Good discussion.
…without getting into who sold out how, surfer dave brings up a point about who/where is willing to buy what at a price that is agreeable to them and objectionable to someone else.
But this scenario happens every day with people living in the same neighborhood, regardless of where that neighborhood is.
One guy wants cheapest as possible, another guy a Ferrari.
As far as Asian products, they make some really good quality stuff, and they make some really cheap crap… just like every manufacturing country on the planet.
As a domestic manufacturer who used to have thousands of square footage, half a dozen plus employees at one time, and the bills to prove it, I can be a lot more realistic about what I now make, what to charge, and who is willing to buy it.
The custom market is still alive, and I have order blanks tacked on the wall to prove it. If I do m job right and deliver those customers what they asked for or interpreted their needs correctly as they expressed them to me, those orders will turn into more orders.
The bottom line is a concept called “perceived value”: That can involve charging a fair price for a good quality product and the ability to deliver it quickly or an acceptable amount of time. What is good delivery? If your orders grow you probably will know the answer. It’s not rocket science to know this stuff. Figure out what minimum per unit you are willing to pay yourself and how much it costs to make it, then stack that up against how much it costs you to operate your business, and you will know exactly howmany units you need to make each day, week, month, year to make a living or better. Can you do it? Or do you quit. Or do you get a job and do it part time? The answer will be on paper staring you in the face.

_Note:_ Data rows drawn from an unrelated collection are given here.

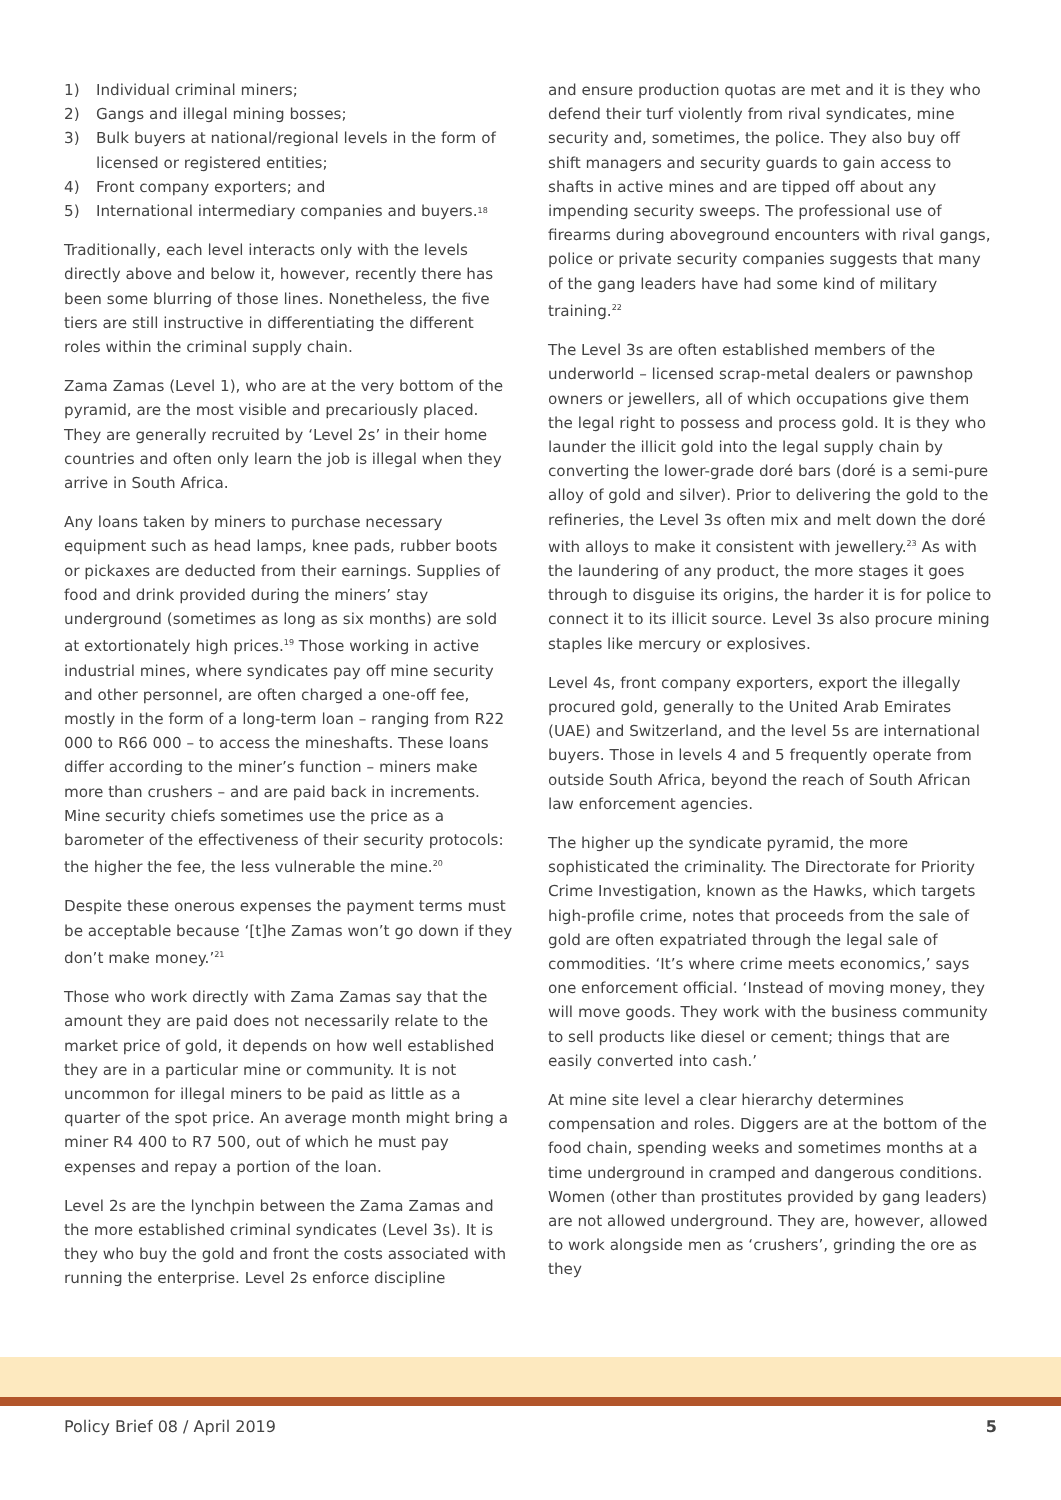1) Individual criminal miners;
2) Gangs and illegal mining bosses;
3) Bulk buyers at national/regional levels in the form of licensed or registered entities;
4) Front company exporters; and
5) International intermediary companies and buyers.<sup>18</sup>
Traditionally, each level interacts only with the levels directly above and below it, however, recently there has been some blurring of those lines. Nonetheless, the five tiers are still instructive in differentiating the different roles within the criminal supply chain.
Zama Zamas (Level 1), who are at the very bottom of the pyramid, are the most visible and precariously placed. They are generally recruited by ‘Level 2s’ in their home countries and often only learn the job is illegal when they arrive in South Africa.
Any loans taken by miners to purchase necessary equipment such as head lamps, knee pads, rubber boots or pickaxes are deducted from their earnings. Supplies of food and drink provided during the miners’ stay underground (sometimes as long as six months) are sold at extortionately high prices.<sup>19</sup> Those working in active industrial mines, where syndicates pay off mine security and other personnel, are often charged a one-off fee, mostly in the form of a long-term loan – ranging from R22 000 to R66 000 – to access the mineshafts. These loans differ according to the miner’s function – miners make more than crushers – and are paid back in increments. Mine security chiefs sometimes use the price as a barometer of the effectiveness of their security protocols: the higher the fee, the less vulnerable the mine.<sup>20</sup>
Despite these onerous expenses the payment terms must be acceptable because ‘[t]he Zamas won’t go down if they don’t make money.’<sup>21</sup>
Those who work directly with Zama Zamas say that the amount they are paid does not necessarily relate to the market price of gold, it depends on how well established they are in a particular mine or community. It is not uncommon for illegal miners to be paid as little as a quarter of the spot price. An average month might bring a miner R4 400 to R7 500, out of which he must pay expenses and repay a portion of the loan.
Level 2s are the lynchpin between the Zama Zamas and the more established criminal syndicates (Level 3s). It is they who buy the gold and front the costs associated with running the enterprise. Level 2s enforce discipline
and ensure production quotas are met and it is they who defend their turf violently from rival syndicates, mine security and, sometimes, the police. They also buy off shift managers and security guards to gain access to shafts in active mines and are tipped off about any impending security sweeps. The professional use of firearms during aboveground encounters with rival gangs, police or private security companies suggests that many of the gang leaders have had some kind of military training.<sup>22</sup>
The Level 3s are often established members of the underworld – licensed scrap-metal dealers or pawnshop owners or jewellers, all of which occupations give them the legal right to possess and process gold. It is they who launder the illicit gold into the legal supply chain by converting the lower-grade doré bars (doré is a semi-pure alloy of gold and silver). Prior to delivering the gold to the refineries, the Level 3s often mix and melt down the doré with alloys to make it consistent with jewellery.<sup>23</sup> As with the laundering of any product, the more stages it goes through to disguise its origins, the harder it is for police to connect it to its illicit source. Level 3s also procure mining staples like mercury or explosives.
Level 4s, front company exporters, export the illegally procured gold, generally to the United Arab Emirates (UAE) and Switzerland, and the level 5s are international buyers. Those in levels 4 and 5 frequently operate from outside South Africa, beyond the reach of South African law enforcement agencies.
The higher up the syndicate pyramid, the more sophisticated the criminality. The Directorate for Priority Crime Investigation, known as the Hawks, which targets high-profile crime, notes that proceeds from the sale of gold are often expatriated through the legal sale of commodities. ‘It’s where crime meets economics,’ says one enforcement official. ‘Instead of moving money, they will move goods. They work with the business community to sell products like diesel or cement; things that are easily converted into cash.’
At mine site level a clear hierarchy determines compensation and roles. Diggers are at the bottom of the food chain, spending weeks and sometimes months at a time underground in cramped and dangerous conditions. Women (other than prostitutes provided by gang leaders) are not allowed underground. They are, however, allowed to work alongside men as ‘crushers’, grinding the ore as they
Policy Brief 08 / April 2019 5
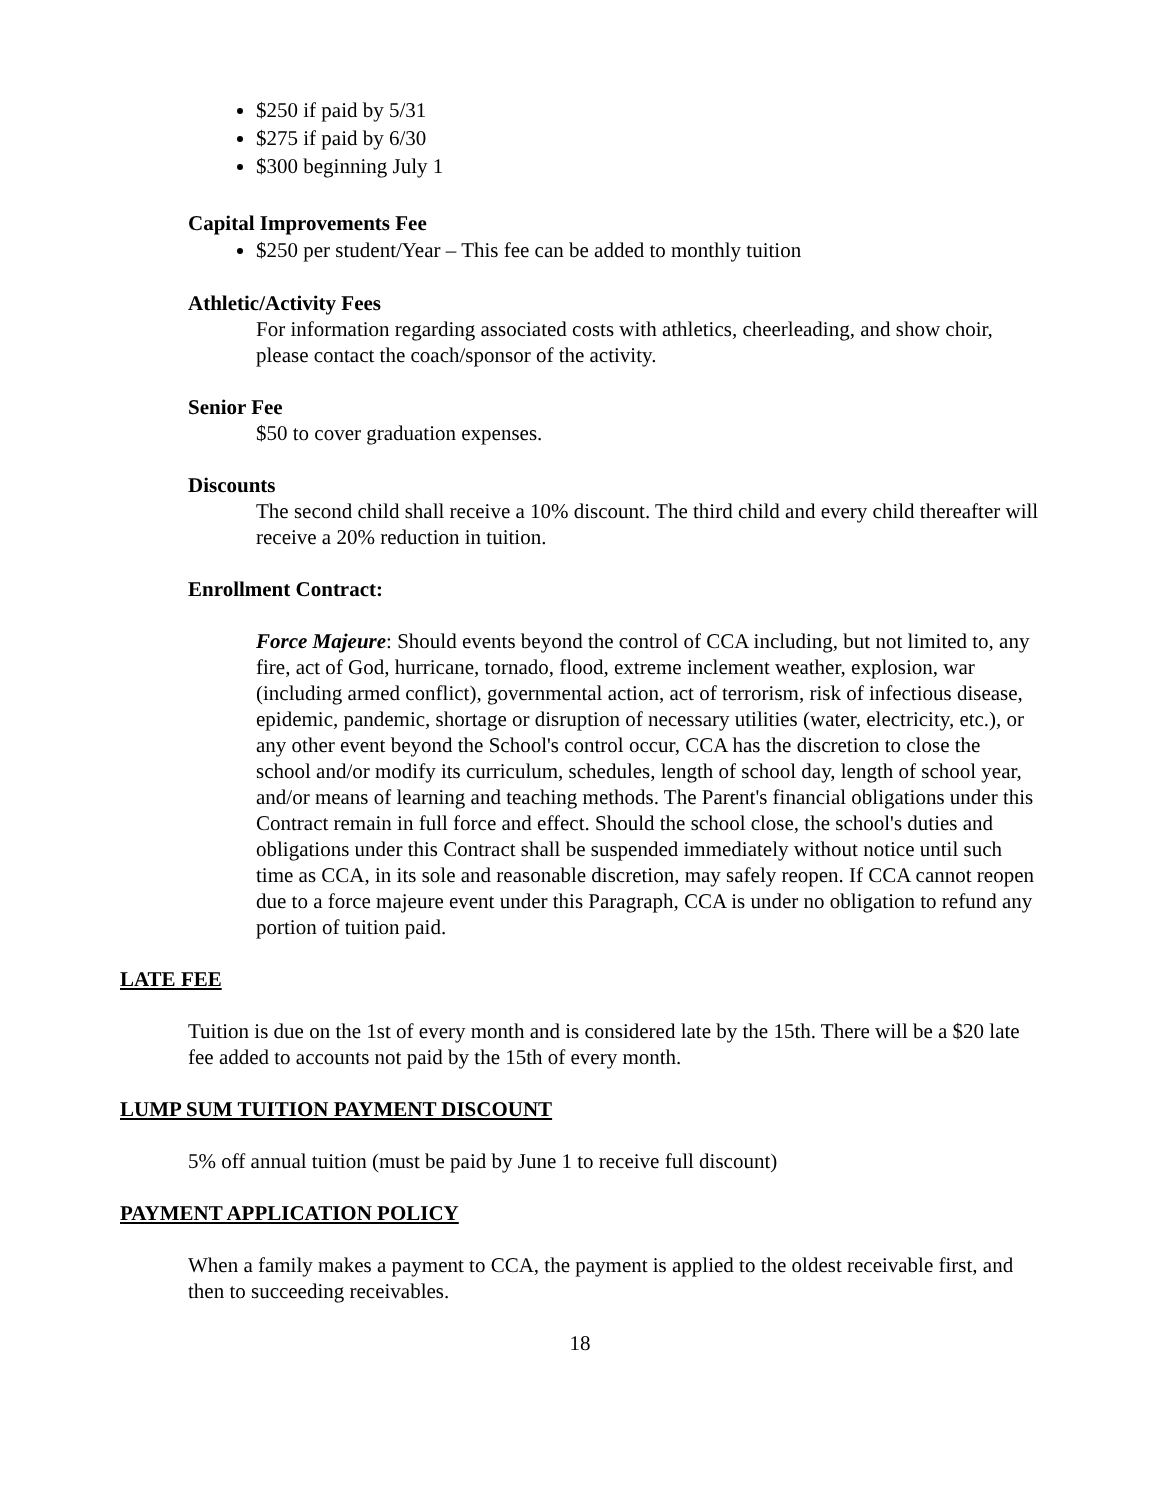$250 if paid by 5/31
$275 if paid by 6/30
$300 beginning July 1
Capital Improvements Fee
$250 per student/Year – This fee can be added to monthly tuition
Athletic/Activity Fees
For information regarding associated costs with athletics, cheerleading, and show choir, please contact the coach/sponsor of the activity.
Senior Fee
$50 to cover graduation expenses.
Discounts
The second child shall receive a 10% discount. The third child and every child thereafter will receive a 20% reduction in tuition.
Enrollment Contract:
Force Majeure: Should events beyond the control of CCA including, but not limited to, any fire, act of God, hurricane, tornado, flood, extreme inclement weather, explosion, war (including armed conflict), governmental action, act of terrorism, risk of infectious disease, epidemic, pandemic, shortage or disruption of necessary utilities (water, electricity, etc.), or any other event beyond the School's control occur, CCA has the discretion to close the school and/or modify its curriculum, schedules, length of school day, length of school year, and/or means of learning and teaching methods. The Parent's financial obligations under this Contract remain in full force and effect. Should the school close, the school's duties and obligations under this Contract shall be suspended immediately without notice until such time as CCA, in its sole and reasonable discretion, may safely reopen. If CCA cannot reopen due to a force majeure event under this Paragraph, CCA is under no obligation to refund any portion of tuition paid.
LATE FEE
Tuition is due on the 1st of every month and is considered late by the 15th. There will be a $20 late fee added to accounts not paid by the 15th of every month.
LUMP SUM TUITION PAYMENT DISCOUNT
5% off annual tuition (must be paid by June 1 to receive full discount)
PAYMENT APPLICATION POLICY
When a family makes a payment to CCA, the payment is applied to the oldest receivable first, and then to succeeding receivables.
18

How do you determine what is working for you? That’s called NET profit. If you don’t sit down and crunch numbers on what it cost in materials, overhead (rental space, utilities, etc.) and your labor, then you’re just out for a leisurely drive and not really in business. If you never have to worry about arriving upon cost of doing business and bottom line profit, then I’m happy for you because you probably have one big ass trust fund. Do I respect you for doing it this way? That’s another matter.
We can also choose to sit and cry in our beer all day long about the economy, big corporate greed, monopolies, how the middle class isn’t spending on discretionary items or how “there is no money in surfboards”,
If you want to do that, that’s your perogative, I’ll make a few more boards while you’re ‘busy’.
You control your own destiny. If you want to be a professional victim, have at it. If you want to get out of the surfboard business and study law, sell shoes, paint houses, become a dentist, a baker, a nurse or some other respectable occupation, that’s for you to decide.
Water follows the path of least resistance and will level due to the gravitational pull of the earth.
Cream rises to the top.
Yin Yang… are you water, or cream?
Momma always told me “can’t never did nuthin”.